The practical response is to stop treating token streams as exhaust. Capture every trajectory you generate, as much of the trace as the model exposes, and store it. Curated, those streams become supervised fine-tuning data. Scored against a verifier, they become the reward signal for reinforcement learning from verifiable rewards. A team that has been saving its trajectories can fork to an open-weight model and recover most of the capability it was renting, because it owns the input that actually transfers. A team that let the lab swallow its reasoning has nothing to fall back on.

Meta is already doing a version of this. Its Applied AI Engineering group has engineers generating programming challenges to produce reinforcement-learning data, training the in-house MetaCode assistant to lean less on Anthropic’s Claude. The company writing some of the largest checks to frontier labs is funding its own exit at the same time.

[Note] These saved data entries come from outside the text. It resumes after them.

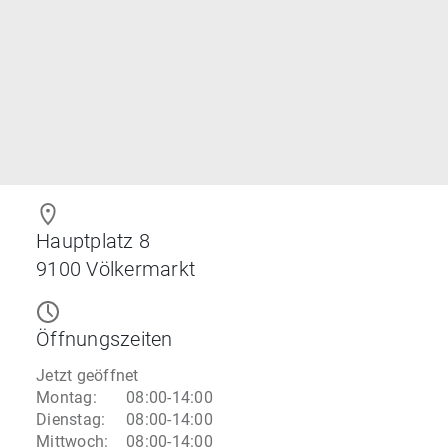
Hauptplatz 8
9100
Völkermarkt
Öffnungszeiten
Jetzt geöffnet
Montag
:
08:00-14:00
Dienstag
:
08:00-14:00
Mittwoch
:
08:00-14:00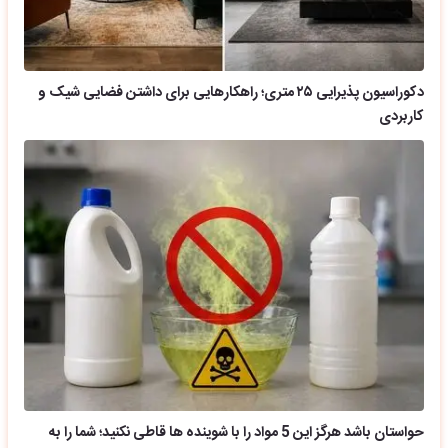
دکوراسیون پذیرایی ۲۵ متری؛ راهکارهایی برای داشتن فضایی شیک و
کاربردی
حواستان باشد هرگز این 5 مواد را با شوینده ها قاطی نکنید؛ شما را به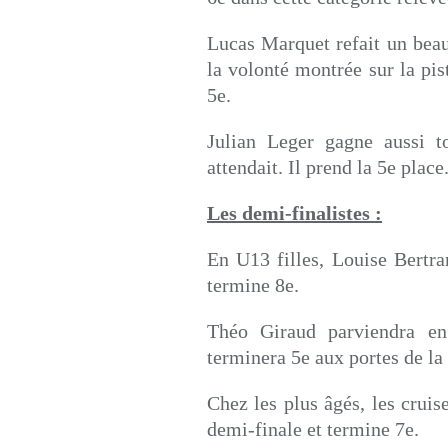
Lucas Marquet refait un beau
la volonté montrée sur la pist
5e.
Julian Leger gagne aussi to
attendait. Il prend la 5e place
Les demi-finalistes :
En U13 filles, Louise Bertran
termine 8e.
Théo Giraud parviendra en 1
terminera 5e aux portes de la
Chez les plus âgés, les cruis
demi-finale et termine 7e.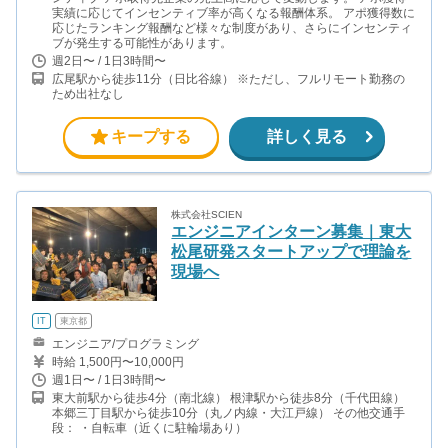
実績に応じてインセンティブ率が高くなる報酬体系。 アポ獲得数に
応じたランキング報酬など様々な制度があり、さらにインセンティ
ブが発生する可能性があります。
週2日〜 / 1日3時間〜
広尾駅から徒歩11分（日比谷線） ※ただし、フルリモート勤務の
ため出社なし
キープする
詳しく見る
株式会社SCIEN
エンジニアインターン募集｜東大
松尾研発スタートアップで理論を
現場へ
IT
東京都
エンジニア/プログラミング
時給 1,500円〜10,000円
週1日〜 / 1日3時間〜
東大前駅から徒歩4分（南北線） 根津駅から徒歩8分（千代田線）
本郷三丁目駅から徒歩10分（丸ノ内線・大江戸線） その他交通手
段： ・自転車（近くに駐輪場あり）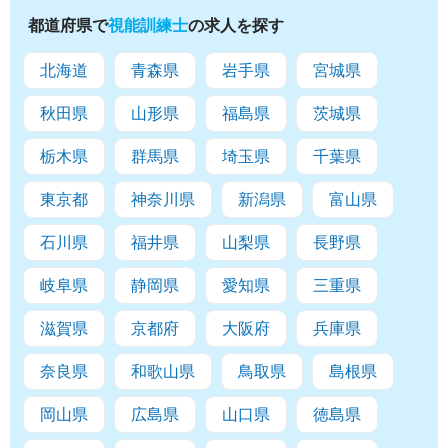
都道府県で
視能訓練士
の求人を探す
北海道
青森県
岩手県
宮城県
秋田県
山形県
福島県
茨城県
栃木県
群馬県
埼玉県
千葉県
東京都
神奈川県
新潟県
富山県
石川県
福井県
山梨県
長野県
岐阜県
静岡県
愛知県
三重県
滋賀県
京都府
大阪府
兵庫県
奈良県
和歌山県
鳥取県
島根県
岡山県
広島県
山口県
徳島県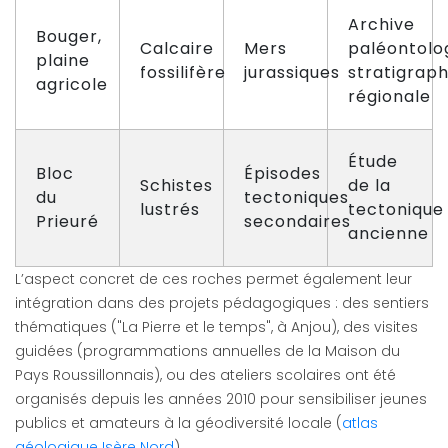
Archive
Bouger,
Calcaire
Mers
paléontolo
plaine
fossilifère
jurassiques
stratigraph
agricole
régionale
Étude
Bloc
Épisodes
Schistes
de la
du
tectoniques
lustrés
tectonique
Prieuré
secondaires
ancienne
L’aspect concret de ces roches permet également leur
intégration dans des projets pédagogiques : des sentiers
thématiques ("La Pierre et le temps", à Anjou), des visites
guidées (programmations annuelles de la Maison du
Pays Roussillonnais), ou des ateliers scolaires ont été
organisés depuis les années 2010 pour sensibiliser jeunes
publics et amateurs à la géodiversité locale (
atlas
géologique Isère Nord
).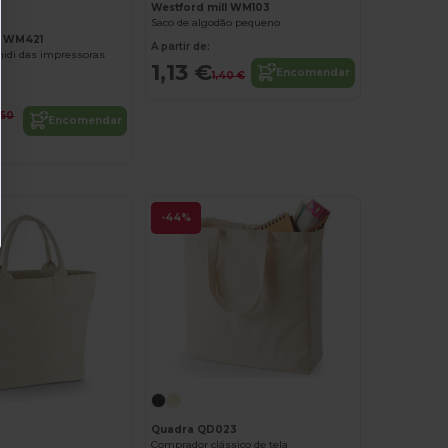
Westford mill WM103
Saco de algodão pequeno
l WM421
A partir de:
midi das impressoras
1,13 €
Encomendar
1,40 €
,50
Encomendar
-44%
Quadra QD023
Comprador clássico de tela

IronCurtain, my open-source project, is built for exactly this. It is a runtime for AI agents that runs them on your own machine under a security policy you write, and vulnerability discovery is one of the example workflows it ships. With trajectory capture turned on, it records the full request and response of every model call, including whatever reasoning trace the model exposes, which is the raw material an SFT or verifiable-reward pipeline needs. It already runs across harnesses such as Codex, Claude Code, and Goose, drives open-weight models like GLM through any compatible endpoint as readily as proprietary ones, and lets a workflow assign a different model to each state. The forward direction is to curate those captured runs and train smaller open-weight models that specialize in a single state, hypothesis generation or harness construction, so the trace from an expensive frontier run becomes the training data that teaches a cheaper model the same job. As I have argued before, vulnerability discovery is an orchestration problem, not a frontier-model problem, and the workflow already runs end to end on open weights. Running it on local consumer GPUs, well below the cost of frontier APIs, is the goal that remains.

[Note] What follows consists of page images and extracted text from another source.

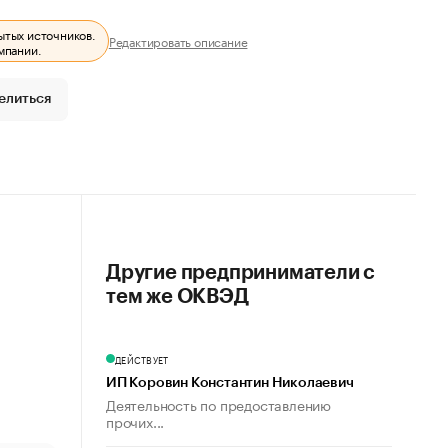
ытых источников.
Редактировать описание
мпании.
елиться
Другие предприниматели с
тем же ОКВЭД
ДЕЙСТВУЕТ
ИП Коровин Константин Николаевич
Деятельность по предоставлению
прочих...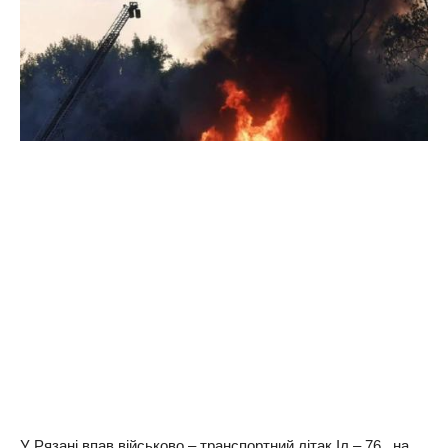
У Рязані впав військово – транспортний літак Іл – 76 , на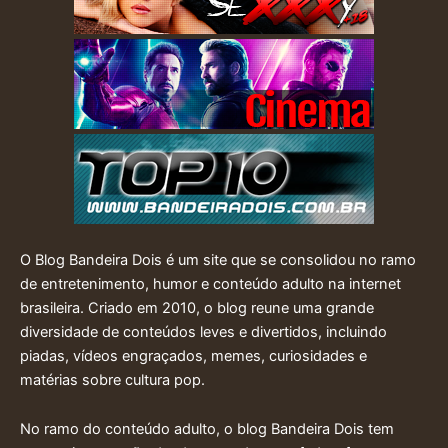
O Blog Bandeira Dois é um site que se consolidou no ramo
de entretenimento, humor e conteúdo adulto na internet
brasileira. Criado em 2010, o blog reune uma grande
diversidade de conteúdos leves e divertidos, incluindo
piadas, vídeos engraçados, memes, curiosidades e
matérias sobre cultura pop.
No ramo do conteúdo adulto, o blog Bandeira Dois tem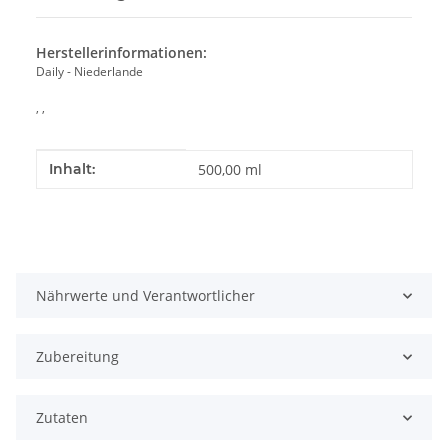
Herstellerinformationen:
Daily - Niederlande
, ,
Produkteigenschaft
Wert
Inhalt:
500,00 ml
Nährwerte und Verantwortlicher
Zubereitung
Zutaten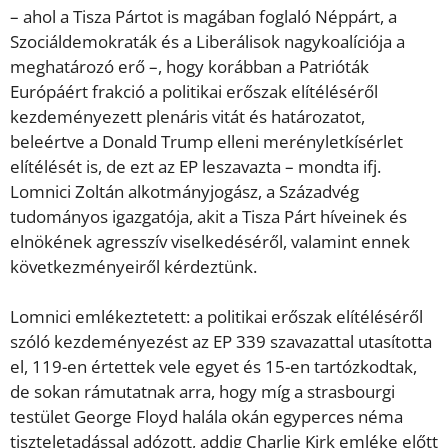
– ahol a Tisza Pártot is magában foglaló Néppárt, a
Szociáldemokraták és a Liberálisok nagykoalíciója a
meghatározó erő –, hogy korábban a Patrióták
Európáért frakció a politikai erőszak elítéléséről
kezdeményezett plenáris vitát és határozatot,
beleértve a Donald Trump elleni merényletkísérlet
elítélését is, de ezt az EP leszavazta – mondta ifj.
Lomnici Zoltán alkotmányjogász, a Századvég
tudományos igazgatója, akit a Tisza Párt híveinek és
elnökének agresszív viselkedéséről, valamint ennek
következményeiről kérdeztünk.
Lomnici emlékeztetett: a politikai erőszak elítéléséről
szóló kezdeményezést az EP 339 szavazattal utasította
el, 119-en értettek vele egyet és 15-en tartózkodtak,
de sokan rámutatnak arra, hogy míg a strasbourgi
testület George Floyd halála okán egyperces néma
tiszteletadással adózott, addig Charlie Kirk emléke előtt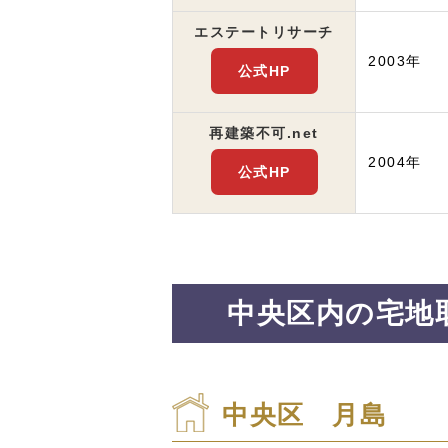
エステート
リサーチ
2003年
公式HP
再建築不可.net
2004年
公式HP
中央区内の宅地
中央区 月島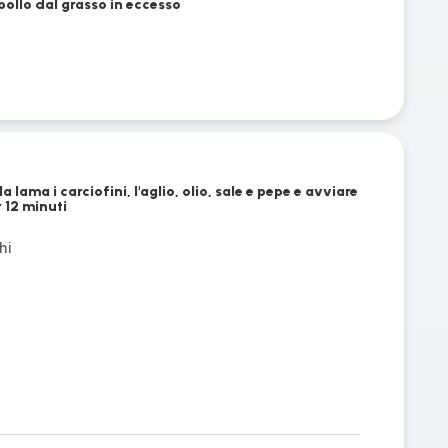
l pollo dal grasso in eccesso
la lama i carciofini, l'aglio, olio, sale e pepe e avviare
 12 minuti
hi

Frontier models outside the trust boundary

Frontier models have a place. They are tools for leverage, evaluation, and exploring the edge of what is possible. The mistake is letting them become the invisible policy engine inside a production system, where their price, their values, their refusals, and their availability are set by someone else. Use them from outside the boundary. Keep the model you depend on auditable, forkable, and yours.